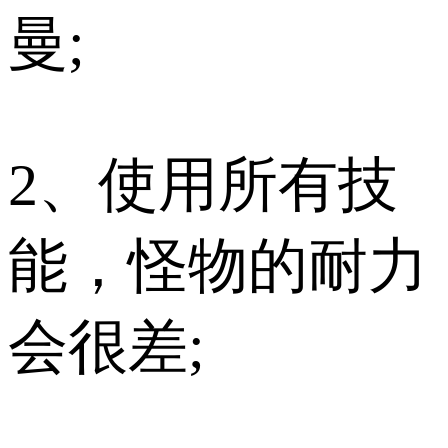
曼;
2、使用所有技
能，怪物的耐力
会很差;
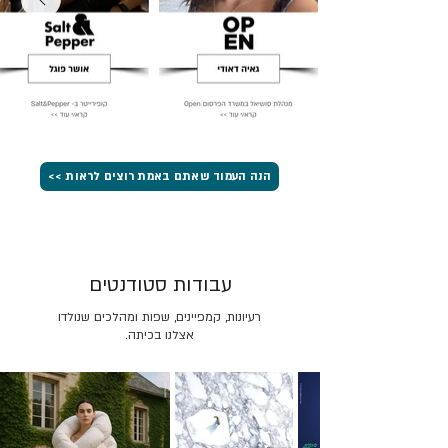
הנה העמוד שאתם באמת רוצים לראות >>
עבודות סטודנטים
רעיונות, קמפיינים, שפות ומהלכים שנולדו
אצלנו בכיתה.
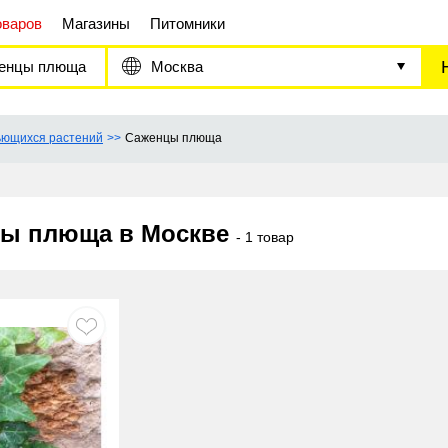
оваров
Магазины
Питомники
енцы плюща
Москва
ьющихся растений
Саженцы плюща
ы плюща в Москве
- 1 товар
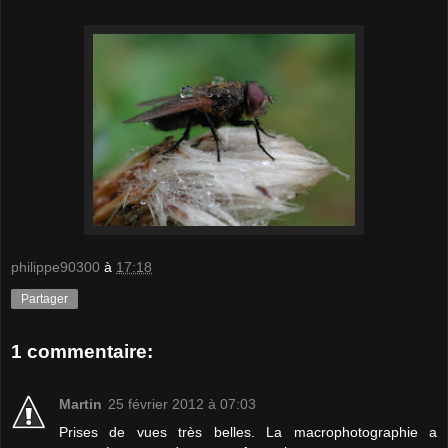
philippe90300
à
17:18
Partager
1 commentaire:
Martin
25 février 2012 à 07:03
Prises de vues très belles. La macrophotographie a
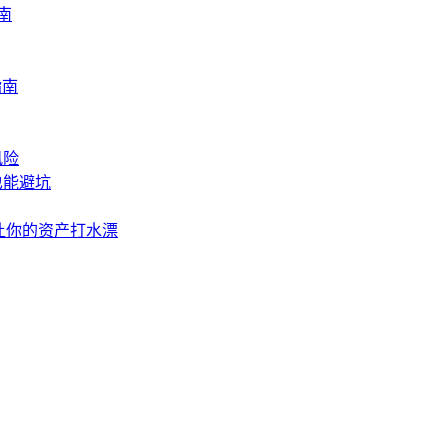
南
指南
风险
也能避坑
让你的资产打水漂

● ● ● ●

Print every line above word for word, leaving out the pictures.

**SOLUTION TO THE PROBLEM:**
曼;
2、使用所有技
能，怪物的耐力
会很差;
הנה העמוד שאתם באמת רוצים לראות >>
עבודות סטודנטים
רעיונות, קמפיינים, שפות ומהלכים שנולדו
אצלנו בכיתה.
оваров
Магазины
Питомники
енцы плюща
Москва
ьющихся растений
Саженцы плюща
ы плюща в Москве
- 1 товар
philippe90300
à
17:18
Partager
1 commentaire:
Martin
25 février 2012 à 07:03
Prises de vues très belles. La macrophotographie a
南
指南
风险
也能避坑
让你的资产打水漂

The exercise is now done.